Iraq Insurgency Forces Are Switching Targets, Abizaid Says
By Gerry J. Gilmore
American Forces Press Service
WASHINGTON, March 4, 2004 Baathists, Islamic radicals, and foreign fighters in Iraq have adjusted their sights in their efforts to torpedo the establishment of a democratic government in that country, a senior U.S. military officer said here today.
Since terrorists in Iraq have had scant success against U.S. and coalition troops, they're now focusing attacks on newly trained Iraqi security forces and other targets, U.S. Army Gen. John Abizaid told Senate Armed Services Committee members. There are now, he said, about 200,000 Iraqi security forces. Abizaid is commander of U.S. Central Command.
In addition to attacks on Iraqi police stations, the March 2 bombings in Baghdad and Karbala "certainly represent the worst of the terrorist threat that exists" within CENTCOM's area of operations, Abizaid said.
The Coalition Provisional Authority is to turn over power to a transitional Iraqi government June 30.
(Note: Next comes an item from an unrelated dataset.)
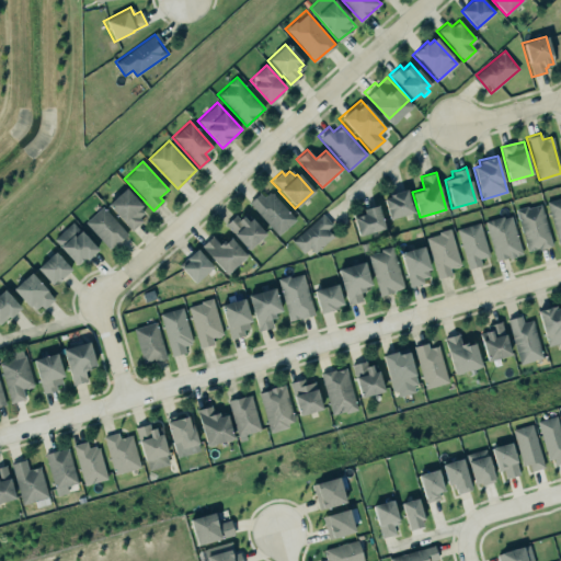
[(105,205),(122,224),(123,222),(129,231),(140,221),(137,217),(141,213),(137,208),(139,207),(124,190),(105,205)]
The Baghdad and Karbala bombings killed 180 people and wounded 500, Abizaid pointed out, noting that by such acts the terrorists hope to "derail the process of moving towards an Iraqi transitional sovereign authority."
Consequently, bolstering Iraqi security capacity, the Army general said, will be of paramount concern this year.
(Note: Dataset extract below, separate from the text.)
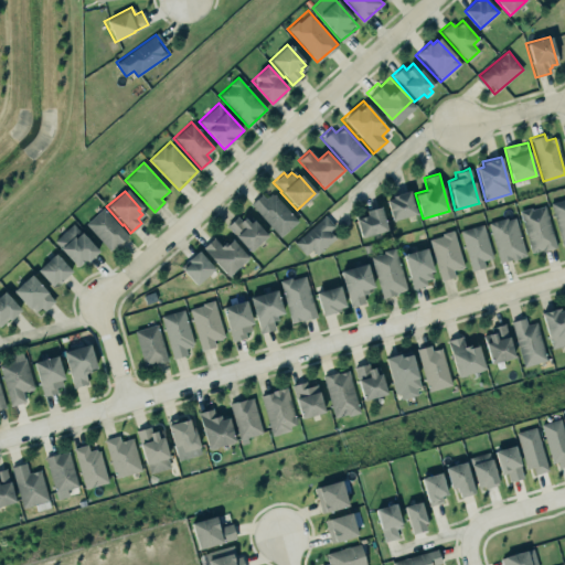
[(391,196),(408,192),(415,214),(391,222),(385,201),(391,200),(391,196)]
And, there's evidence, Abizaid pointed out, that former Saddam Hussein regime loyalists are cooperating with "professional" terrorists who are crossing into Iraq from the Syrian and Iranian borders.
In fact, "most of the (terrorist) infiltration continues to come from Syria into Iraq," Abizaid noted, with other troublemakers coming "from northern Iran into Iraq."
Yet, those foreign fighters aren't toting arsenals of weaponry, Abizaid noted. Rather, "they go to safe houses within Iraq, and then they become armed."
Still, most of the insurgent activity in the country, he remarked, "is primarily Iraqi."
Abizaid acknowledged anti-coalition elements want to stir up a civil war in Iraq, noting, "That certainly was the motivation in the (March 2) attack against the Shiia."
However, Abizaid said he remains optimistic that terrorists in Iraq will be defeated, noting, "There are many more people inside Iraq trying to hold it together than tear it apart."